DO SA's MPs DO THEIR HOMEWORK?
Updated: Dec 12, 2020
The Parliamentary Monitoring Group audio clip of a National Assembly Public Works & Infrastructure Committee meeting on the recently tabled revised Expropriation Bill has revealed how ill-prepared most members were for a briefing from support staff on the procedures to be followed in processing new legislation. Some acknowledged as much, blaming their status as 'first-time' MPs for gaps in their understanding of the issues concerned. Yet more than a year has passed since they were elected.
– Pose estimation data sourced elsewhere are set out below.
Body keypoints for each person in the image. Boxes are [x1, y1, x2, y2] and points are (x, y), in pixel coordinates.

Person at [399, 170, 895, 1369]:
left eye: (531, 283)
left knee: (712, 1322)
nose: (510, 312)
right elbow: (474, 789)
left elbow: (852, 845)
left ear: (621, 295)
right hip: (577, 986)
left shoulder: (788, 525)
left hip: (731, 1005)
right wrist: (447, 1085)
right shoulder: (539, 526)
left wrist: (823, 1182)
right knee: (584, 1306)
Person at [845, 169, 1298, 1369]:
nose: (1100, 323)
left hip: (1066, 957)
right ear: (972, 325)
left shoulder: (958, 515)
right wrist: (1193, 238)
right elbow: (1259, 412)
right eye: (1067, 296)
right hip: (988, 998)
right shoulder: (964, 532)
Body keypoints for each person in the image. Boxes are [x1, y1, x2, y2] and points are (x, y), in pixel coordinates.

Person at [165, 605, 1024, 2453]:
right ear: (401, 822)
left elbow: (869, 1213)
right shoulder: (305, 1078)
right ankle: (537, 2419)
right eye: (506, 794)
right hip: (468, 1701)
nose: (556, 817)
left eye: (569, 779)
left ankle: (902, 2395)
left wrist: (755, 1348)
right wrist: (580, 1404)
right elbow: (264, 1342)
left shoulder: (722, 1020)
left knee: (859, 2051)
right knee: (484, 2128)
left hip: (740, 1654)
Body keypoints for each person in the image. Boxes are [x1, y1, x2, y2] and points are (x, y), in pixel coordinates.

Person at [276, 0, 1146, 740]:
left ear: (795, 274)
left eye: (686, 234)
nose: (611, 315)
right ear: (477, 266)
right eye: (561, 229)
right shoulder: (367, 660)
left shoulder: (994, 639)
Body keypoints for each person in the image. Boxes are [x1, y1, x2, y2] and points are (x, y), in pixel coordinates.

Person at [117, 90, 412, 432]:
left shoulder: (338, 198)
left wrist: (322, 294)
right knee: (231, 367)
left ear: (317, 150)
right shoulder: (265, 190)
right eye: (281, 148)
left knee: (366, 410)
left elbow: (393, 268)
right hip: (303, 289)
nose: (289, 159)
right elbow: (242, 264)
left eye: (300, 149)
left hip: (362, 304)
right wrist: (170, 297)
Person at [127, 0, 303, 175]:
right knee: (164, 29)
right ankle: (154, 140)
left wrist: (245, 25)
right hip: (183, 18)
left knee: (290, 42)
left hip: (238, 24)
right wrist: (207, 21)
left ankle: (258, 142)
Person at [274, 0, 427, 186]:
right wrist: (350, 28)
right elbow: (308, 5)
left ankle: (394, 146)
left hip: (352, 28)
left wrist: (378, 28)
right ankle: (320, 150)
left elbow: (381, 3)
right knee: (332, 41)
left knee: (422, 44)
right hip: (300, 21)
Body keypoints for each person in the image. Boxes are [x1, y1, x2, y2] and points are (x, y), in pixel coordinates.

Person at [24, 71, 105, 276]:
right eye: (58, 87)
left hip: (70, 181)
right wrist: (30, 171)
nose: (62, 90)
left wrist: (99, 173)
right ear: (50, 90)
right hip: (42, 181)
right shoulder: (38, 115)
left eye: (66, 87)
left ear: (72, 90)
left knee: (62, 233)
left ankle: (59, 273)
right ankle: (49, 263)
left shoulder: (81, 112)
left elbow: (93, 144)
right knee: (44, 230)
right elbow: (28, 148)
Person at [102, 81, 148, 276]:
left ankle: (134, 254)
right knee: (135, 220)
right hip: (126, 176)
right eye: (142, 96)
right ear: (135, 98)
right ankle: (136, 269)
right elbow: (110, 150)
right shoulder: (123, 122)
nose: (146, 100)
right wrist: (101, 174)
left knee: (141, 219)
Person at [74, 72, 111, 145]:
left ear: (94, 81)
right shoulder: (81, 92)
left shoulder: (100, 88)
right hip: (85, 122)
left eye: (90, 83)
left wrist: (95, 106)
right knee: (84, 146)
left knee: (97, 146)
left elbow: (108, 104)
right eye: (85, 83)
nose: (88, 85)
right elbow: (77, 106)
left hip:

Most worrying, however, was a remark from the EFF's Annacleta Siwisa, who believes the Bill will 'counteract' an imminent amendment to section 25 of the Constitution (property rights) - allowing land to be expropriated for nil compensation in circumstances proposed in clause 12 of the Expropriation Bill. This points to the possibility of a widespread perception among land-hungry South African citizens that land redistribution by way of expropriation without compensation will proceed as soon as the amendment has been enacted and proclaimed.
It is not clear what, if anything, has been done to explain these matters and their implications at grassroots level. Have unrealistic expectations been raised? If so, how will they be managed? It is likely to be at least six months (probably far longer) before the Expropriation Bill is passed by Parliament, enacted and proclaimed. It is the law of general application required to implement framework legislation provided by way of an amendment to the Constitution's section 25. This appears not to have been adequately communicated to 'ordinary' South Africans.